But the sharing of passwords and stiff competition from other streaming platforms have made it harder for Netflix to pull in new viewers.

To increase subscribers and curb revenue loss, the company suggested it would implement a number of new measures, like charging users a fee for sharing passwords and introducing a cheaper, advertising-supported plan.

Here’s everything viewers can expect from Netflix in the future.

A potential crackdown on password sharing

There are more than 100 million households that use Netflix but do not pay for it, the company said in a letter to shareholders on Tuesday.

Netflix admitted it has allowed users to share their passwords because it got more people hooked on its platform. But heightened competition from Amazon Prime Video, Hulu, Disney+ and others has made it that much harder for the company to increase its membership base.

“Our relatively high household penetration — when including the large number of households sharing accounts — combined with competition, is creating revenue growth headwinds,” Netflix wrote in its letter.

Last month, Netflix announced it would begin testing ways to make users in Chile, Costa Rica and Peru who share passwords pay a fee for the additional members.

This model could expand to other countries, executives said during the company’s earnings call on Tuesday, but it was unclear when those changes would be enforced.

A cheaper, ad-supported service

Netflix co-founder Reed Hastings has long resisted supporting ads, but the company reversed course Tuesday.

“Those that have followed Netflix know that I’ve been against the complexity of advertising and that I’m a big fan of the simplicity of subscription,” Hastings said in a recorded interview. “But as much as I’m a fan of that, I’m a bigger fan of consumer choice. And allowing consumers who would like to have a lower price and are advertising-tolerant get what they want makes a lot of sense.”

Hastings attributed the decision to embrace an ad-based subscription model to Netflix’s competitors, suggesting that the streaming service could outsource the ad-targeting.

“In terms of the profit potential, definitely, the online ad market has advanced and now you don’t have to incorporate all the information about people that you used to,” he said. “We can stay out of that, and really be focused on our members, creating that great experience.”

The move to ads was greeted with skepticism by some Wall Street analysts, including Rich Greenfield, partner and media and technology analyst at LightShed Partners.

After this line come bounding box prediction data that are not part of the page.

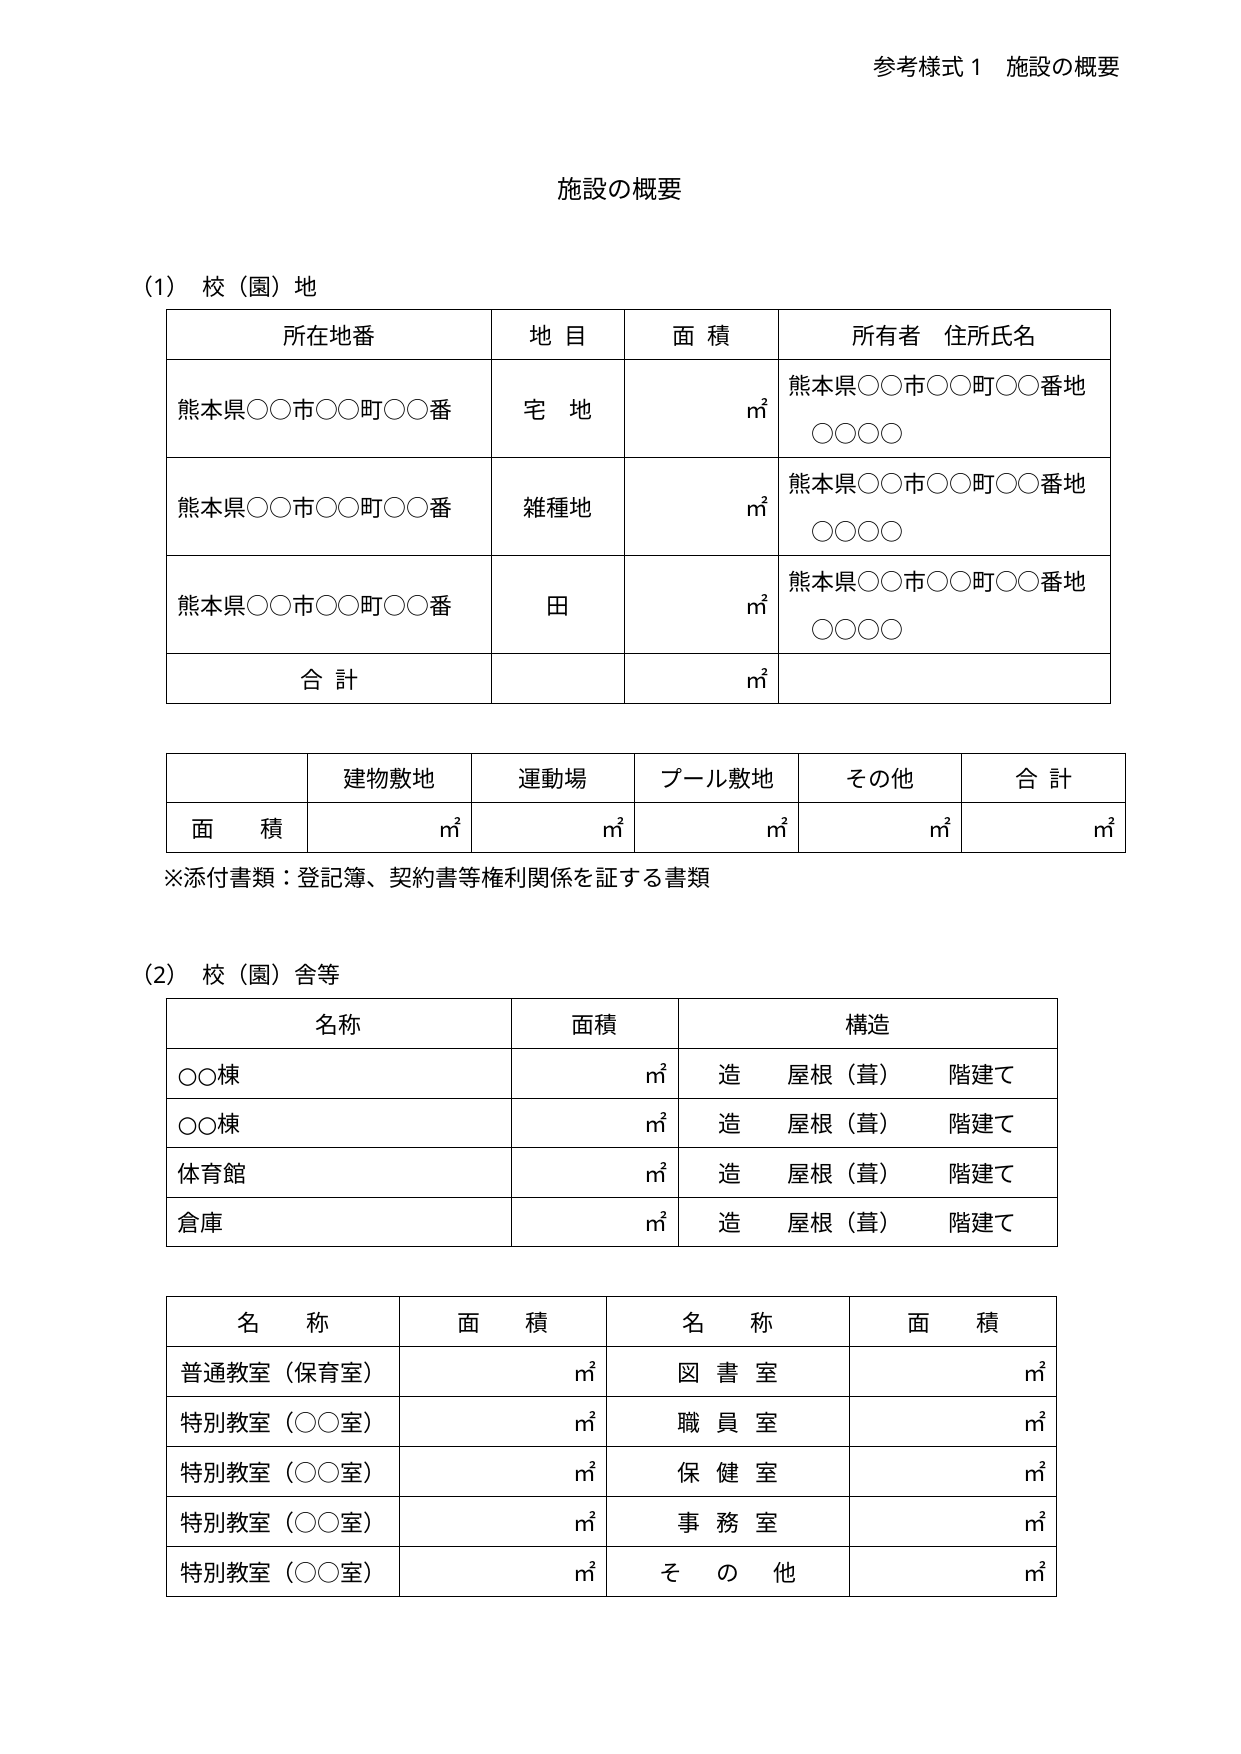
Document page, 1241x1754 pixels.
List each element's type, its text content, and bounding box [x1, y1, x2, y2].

table_cell 雑種地 [492, 458, 624, 555]
table_cell ○○棟 [167, 1099, 511, 1147]
table_cell 特別教室（○○室） [167, 1547, 399, 1596]
list 校（園）舎等 [189, 950, 1122, 998]
table_header 面積 [625, 310, 778, 359]
table_header 名称 [167, 999, 511, 1048]
table_cell ㎡ [625, 654, 778, 703]
table_cell 造 屋根（葺） 階建て [679, 1198, 1057, 1246]
table_cell 造 屋根（葺） 階建て [679, 1049, 1057, 1097]
table_cell ㎡ [799, 803, 961, 852]
table_cell 造 屋根（葺） 階建て [679, 1148, 1057, 1197]
table_cell 特別教室（○○室） [167, 1397, 399, 1446]
table_header 運動場 [472, 754, 634, 802]
table_cell ㎡ [400, 1497, 606, 1546]
table_header 面積 [400, 1297, 606, 1346]
list 校（園）地 [189, 261, 1122, 309]
table_header 名称 [607, 1297, 849, 1346]
table_cell 熊本県○○市○○町○○番地 ○○○○ [779, 556, 1110, 653]
table_cell 面 積 [167, 803, 307, 852]
table_cell 熊本県○○市○○町○○番 [167, 458, 491, 555]
table_cell ㎡ [850, 1547, 1056, 1596]
table_cell 事務室 [607, 1497, 849, 1546]
table_cell 熊本県○○市○○町○○番地 ○○○○ [779, 360, 1110, 457]
table_cell ㎡ [512, 1099, 678, 1147]
table_cell ○○棟 [167, 1049, 511, 1097]
table_cell [492, 654, 624, 703]
table_cell 保健室 [607, 1447, 849, 1496]
table_cell 特別教室（○○室） [167, 1497, 399, 1546]
table_cell 造 屋根（葺） 階建て [679, 1099, 1057, 1147]
table_header 構造 [679, 999, 1057, 1048]
table_cell ㎡ [962, 803, 1125, 852]
table_header 所在地番 [167, 310, 491, 359]
table_cell ㎡ [400, 1547, 606, 1596]
table_header 名称 [167, 1297, 399, 1346]
table_header プール敷地 [635, 754, 798, 802]
table_cell ㎡ [850, 1497, 1056, 1546]
table_cell ㎡ [512, 1148, 678, 1197]
table_cell 熊本県○○市○○町○○番 [167, 556, 491, 653]
table_header 参考様式 1 施設の概要 [107, 49, 1131, 82]
table_cell 熊本県○○市○○町○○番 [167, 360, 491, 457]
table_header [167, 754, 307, 802]
table_cell ㎡ [472, 803, 634, 852]
table_cell 体育館 [167, 1148, 511, 1197]
table_cell ㎡ [625, 360, 778, 457]
table_cell 熊本県○○市○○町○○番地 ○○○○ [779, 458, 1110, 555]
table_cell 合計 [167, 654, 491, 703]
table_header その他 [799, 754, 961, 802]
table_cell ㎡ [850, 1397, 1056, 1446]
table_cell 特別教室（○○室） [167, 1447, 399, 1496]
table_cell [779, 654, 1110, 703]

He said adding advertisements would likely result in lower-watch-time-per user-per-day and ultimately higher user turnover.

“The question of Netflix and ads is whether this is the answer that they truly believe in or is this desperation from a management team that does not know what is happening to their business right now?” Greenfield wrote in a note to clients.

‘Pulling back’ content spending

To further increase revenue growth, Netflix said it would also be “pulling back” spending on its films and TV shows.

“We’re pulling back on some of our spend growth across both content and noncontent spend,” CFO Spencer Neumann said in a recorded interview. “We’re trying to be smart about it and prudent in terms of pulling back on some of that spend growth to reflect the realities of the revenue growth of the business.”

It’s a move that Greenfield, the Wall Street analyst, said is necessary but perhaps insufficient.

“The single biggest issue that really was not talked about is that Netflix’s content, especially its English-language content, is simply not resonating relative to the level of spend,” he wrote.

At $17 billion annually, Netflix currently spends more on content than any of its competitors, Greenfield noted. While that level of spending should probably be reduced, Netflix must rethink its content strategy more broadly, Greenfield said.

“By better, we are not thinking about quality, we mean content that captures the zeitgeist, whether that be ‘The Crown’ or ‘Stranger Things’ or ‘Squid Game’ or ‘Tiger King,'” he said.

“While the level of consumer appeal of Netflix content always mattered, the need for ‘better’ content has become far more important as the level of competition has surged in the past two years,” Greenfield said. “Having a volume of ‘good enough’ content is no longer enough.”